Лушар взял шляпу, откланялся и пошел к выходу.
– Шертовски челофек! – вскричал Нусинген. – Вернись!.. Полючай!..
– Примите во внимание, что я продаю вам всего лишь сведения, – сказал Лушар, прежде чем взять деньги. – Я укажу имя и адрес единственного человека, который может быть вам полезен; но это мастер…
– Пошель к шорт! – вскричал Нусинген. – Атин имя Ротшильд стоит тисяча экю, когда он подписан под вексель… Даю тисяча франк!
Лушар, пронырливый человек, однако не сумевший добиться ни должности нотариуса, ни судебного исполнителя, ни казенного защитника, ни стряпчего, многозначительно поглядывал на барона.
– Для вас тысяча экю – пустяк. На бирже вы вернете их в несколько секунд, – сказал он.
– Даю тисяча франк! – повторил барон.
– Предложи вам золотые рудники, вы станете торговаться! – сказал Лушар, откланиваясь.
– Я могу полючать этот адрес за билет в пьятсот франк! – крикнул барон, приказавший лакею позвать секретаря.
Тюркаре не существует более. В наши дни и самый крупный и самый мелкий банкир простирает свои плутни на любую мелочь; искусство, благотворительность, любовь – все это для него лишь предмет торга, он готов торговаться с самым папой за отпущение грехов. Итак, слушая Лушара, Нусинген быстро сообразил, что Контансон, как правая рука торгового пристава, должен был знать адрес этого мастера шпионажа. Лушар требовал за совет тысячу экю, Контансон продаст то же самое за пятьсот франков. Столь быстрая сообразительность доказывает достаточно убедительно, что, если сердце этого человека и поглощено любовью, голова его все же по-прежнему была головой биржевика.

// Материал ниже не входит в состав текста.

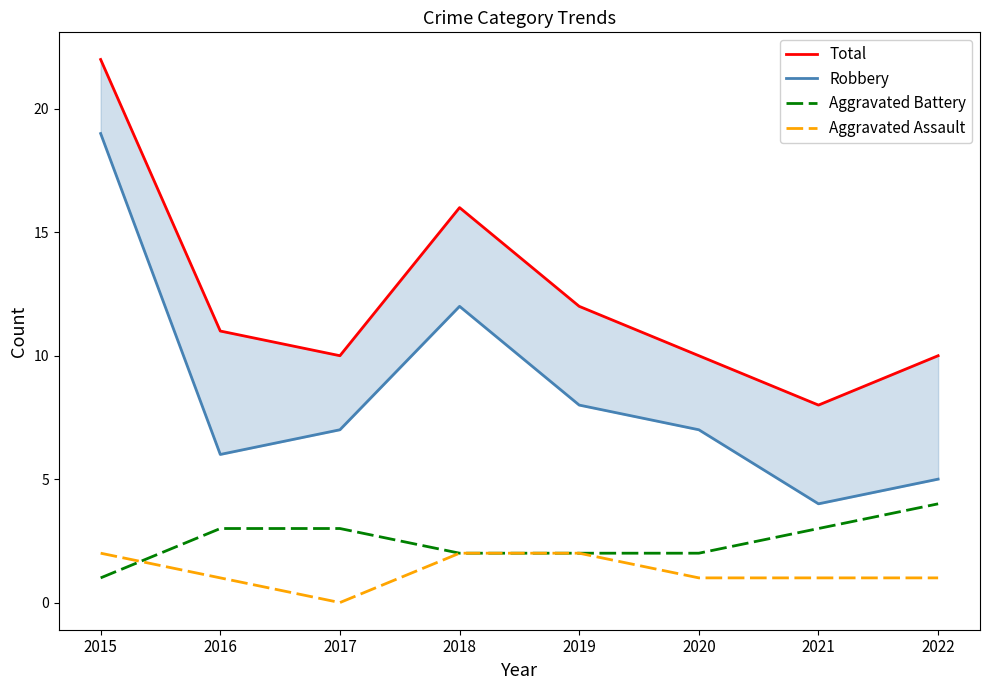

Read the Aggravated Assault value at 2020.

1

– Ви, сутарь мой, дольжен идти, – сказал барон секретарю, – к Гонданзон, шпион Люшара, торгови пристав. Надо брать экипаж, одшень бистро. И надо привозить его неметленно. Я ожидаю!.. Обратно вам надо пройти садовой калитка, вот клютш, потому никто не дольжен видеть этот персон здесь. Провожайт гость в малый садовый пафильон. Старайтесть делать мой порушень з умом.